Jesse Plemons stars as David. He really hasn’t had the best luck lately – he’s struggling to find long term work as a comedy writer and he and his boyfriend, Paul (Zach Woods), recently broke up. None of that should matter, especially when he has to travel back home when his mother, Joanne (Molly Shannon), has taken a turn for the worst. The whole family tries to keep spirits strong around the house and Joanne wants to carry out the rest of her life having fun and doing so with dignity. She has parties, goes to David’s improv shows, visits her coworkers and has a lot of fun smoking her medical marijuana. She’s dying, she knows it and she refuses to let it bring her down.
David doesn’t love going back to Sacramento, often talking down about it. He presents himself with an air of superiority and, usually, for no valid reason.
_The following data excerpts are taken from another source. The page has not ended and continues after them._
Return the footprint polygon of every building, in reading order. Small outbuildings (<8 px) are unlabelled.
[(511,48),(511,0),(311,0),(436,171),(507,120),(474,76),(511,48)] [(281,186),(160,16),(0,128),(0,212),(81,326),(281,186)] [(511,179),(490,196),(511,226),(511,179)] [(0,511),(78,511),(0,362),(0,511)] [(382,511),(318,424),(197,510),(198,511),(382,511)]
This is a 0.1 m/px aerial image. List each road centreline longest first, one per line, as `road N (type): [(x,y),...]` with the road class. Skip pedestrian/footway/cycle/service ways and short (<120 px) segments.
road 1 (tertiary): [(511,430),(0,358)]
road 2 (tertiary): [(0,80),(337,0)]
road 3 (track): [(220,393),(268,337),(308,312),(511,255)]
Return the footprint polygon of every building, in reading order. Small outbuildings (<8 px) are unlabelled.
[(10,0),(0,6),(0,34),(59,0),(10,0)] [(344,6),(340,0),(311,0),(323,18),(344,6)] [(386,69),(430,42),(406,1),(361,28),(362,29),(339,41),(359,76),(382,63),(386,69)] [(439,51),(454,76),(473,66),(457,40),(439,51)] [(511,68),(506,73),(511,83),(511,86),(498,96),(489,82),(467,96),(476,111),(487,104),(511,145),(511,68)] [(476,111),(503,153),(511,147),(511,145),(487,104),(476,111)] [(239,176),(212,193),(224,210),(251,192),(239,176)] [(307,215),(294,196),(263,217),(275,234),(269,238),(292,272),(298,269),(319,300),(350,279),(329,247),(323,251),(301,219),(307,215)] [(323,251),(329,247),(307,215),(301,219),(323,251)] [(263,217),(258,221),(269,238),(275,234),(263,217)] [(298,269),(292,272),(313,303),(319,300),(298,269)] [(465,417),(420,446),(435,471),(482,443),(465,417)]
He has two younger sisters, who love when he visits, but things are awkward at home because his father, Norman (Bradley Whitford), has never accepted David for being gay.
The dying parent and struggling artist elements of Other People have been seen in various films of similar ilk but Kelly is telling his personal story here. The movie isn’t autobiographical but inspired by the dark moment in his life of losing his mother. From interviews, he has said that he recreated similar moments that happened through his mother’s journey and transcribed them to the screen, which gives Other People a sense of catharsis for the writer-director. It also helps provide a much more moving experience for an audience.
In his first starring role, Plemons is strong as David, balancing his fears and failures, while trying to show his mother that he is doing okay in his life, even when he truly isn’t. Shannon, who we have all loved and appreciated for years, gets a chance to show that she is capable of more than the daffy comedienne. She and Plemons share most of the screen together and have the film’s real big moments and their performances work in tandem beautifully.
As an honest portrayal of loss and acceptance, Other People is a film worthy of your time. Some of us have seen it before, and unfortunately maybe lived it, but Kelly gives us a reason to believe that after the bad, we just might be alright.